Чтобы все гости чувствовали себя как дома, со стороны миссис Палмер не требовалось ничего, кроме хорошего чувства юмора. Ее откровенная и сердечная манера общения была больше, чем просто вежливость. Ее лицо светилось добротой. Ее шутки, даже колючие, не обижали никого, а Элинор могла простить ей все, даже ее бесконечный смех.

Оба джентльмена, к огромной радости всех присутствующих, приехали на следующий день к самому позднему обеду и привезли с собой много новостей, которые в долгое дождливое утро следующего дня были как нельзя кстати.
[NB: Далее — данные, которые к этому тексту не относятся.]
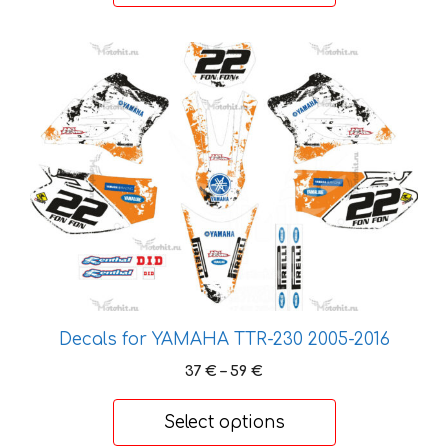
59 €
This
product
has
multiple
variants.
The
options
may
be
chosen
on
the
Decals for YAMAHA TTR-230 2005-2016
product
Price
37
€
–
59
€
page
range:
37 €
Select options
through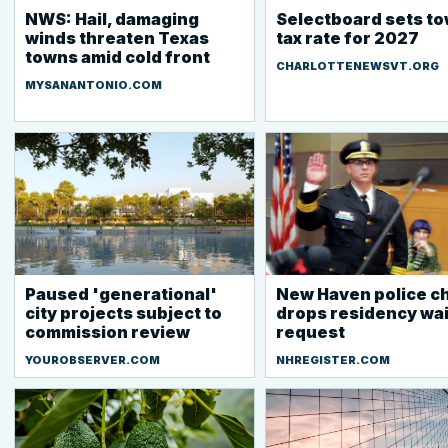
NWS: Hail, damaging
Selectboard sets t
winds threaten Texas
tax rate for 2027
towns amid cold front
CHARLOTTENEWSVT.ORG
MYSANANTONIO.COM
Paused 'generational'
New Haven police ch
city projects subject to
drops residency wa
commission review
request
YOUROBSERVER.COM
NHREGISTER.COM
Элинор мало знала мистера Палмера, и за короткое время их знакомства он каждый раз представал в таком неожиданном ракурсе, что теперь она даже не предполагала, как он поведет себя в кругу семьи. Но, вместе с тем, он вел себя как истинный джентльменом по отношению ко всем гостям, и только иногда был не сдержан по отношению к жене и теще. Он был прекрасный собеседник, когда был в настроении, но как все прагматичные люди не строил фантастических проектов и реалистично смотрел на вещи, чем противопоставлял себя миссис Дженнингс и Шарлоте. Что касается остальных черт его характера, то внешне он мало отличался от многих джентльменов его возраста и статуса. Он прекрасно держался за обеденным столом, хорошо сидел в седле, любил своего ребенка, хотя был немного непоследователен в этом, и, конечно, не позволял себе никаких утренних игр на бильярде, посвящая всё свободное время делам. Мистер Палмер теперь нравился Элинор даже больше, чем она могла предположить до приезда в Кливленд. Но в душе она понимала, что не сможет глубже проникнуться его миром, окружением. Образом жизни. Ей было чуждо его эпикурейство, его эгоизм, его манера общения, весьма своеобразная, и невольно сравнивала его с Эдвардом, простым и искренним, каким она запомнила его.